§ DIRECTIONS
Report the number of lines in these entries that contain "Methods". Write only the number.

§ Modification records
========================================================================
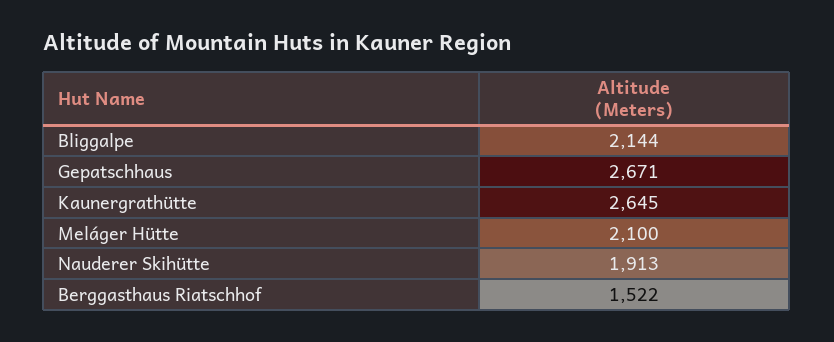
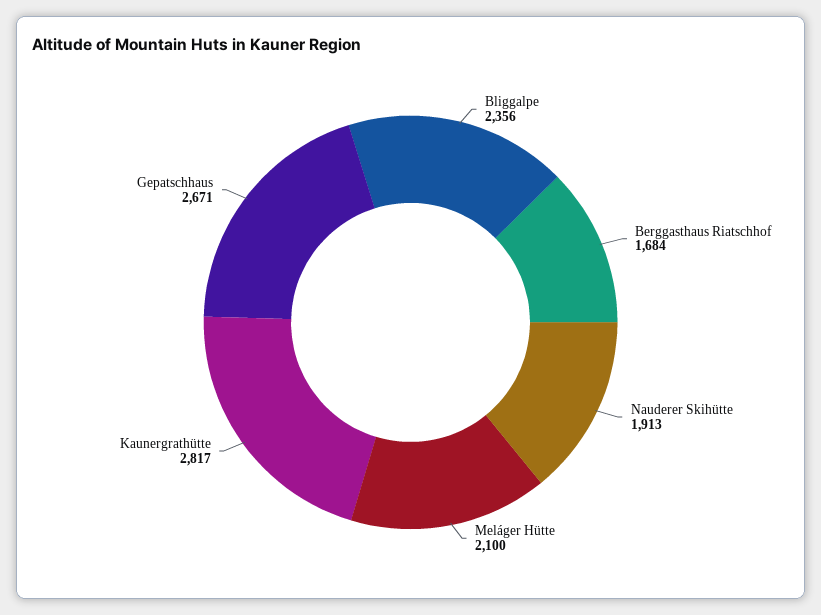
  {
-   "Bliggalpe": 2144,
+   "Bliggalpe": 2356,
    "Gepatschhaus": 2671,
-   "Kaunergrathütte": 2645,
+   "Kaunergrathütte": 2817,
    "Meláger Hütte": 2100,
    "Nauderer Skihütte": 1913,
-   "Berggasthaus Riatschhof": 1522
+   "Berggasthaus Riatschhof": 1684
  }

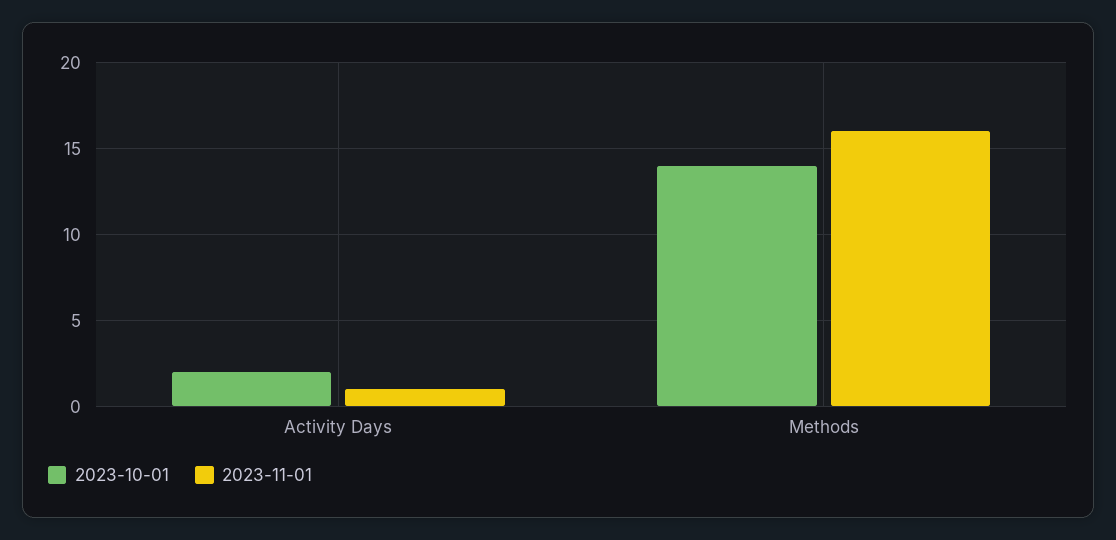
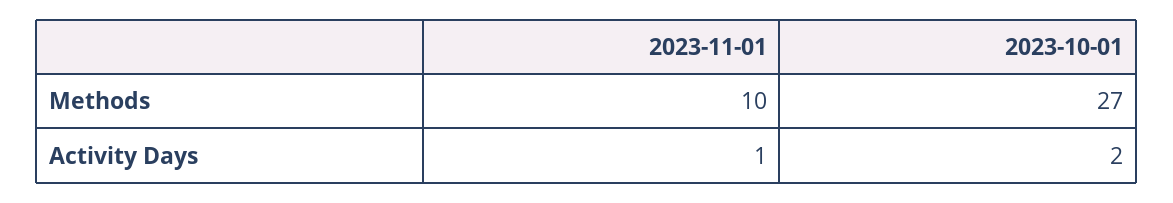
  {
    "2023-10-01": {
      "Activity Days": 2,
-     "Methods": 14
+     "Methods": 27
    },
    "2023-11-01": {
      "Activity Days": 1,
-     "Methods": 16
+     "Methods": 10
    }
  }

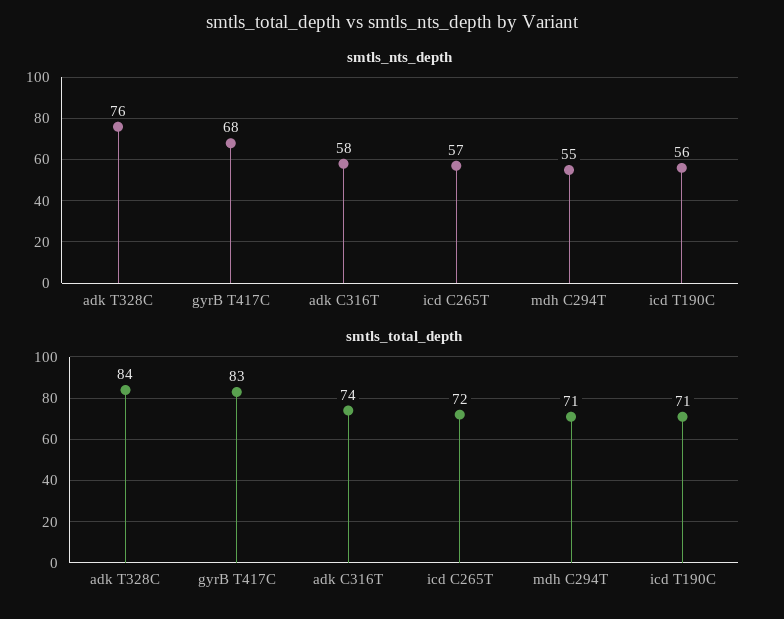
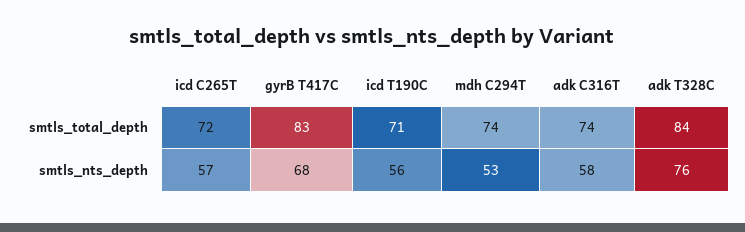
  {
    "smtls_nts_depth": {
      "adk T328C": 76,
      "gyrB T417C": 68,
      "adk C316T": 58,
      "icd C265T": 57,
-     "mdh C294T": 55,
+     "mdh C294T": 53,
      "icd T190C": 56
    },
    "smtls_total_depth": {
      "adk T328C": 84,
      "gyrB T417C": 83,
      "adk C316T": 74,
      "icd C265T": 72,
-     "mdh C294T": 71,
+     "mdh C294T": 74,
      "icd T190C": 71
    }
  }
========================================================================
§ RESULT BELOW
4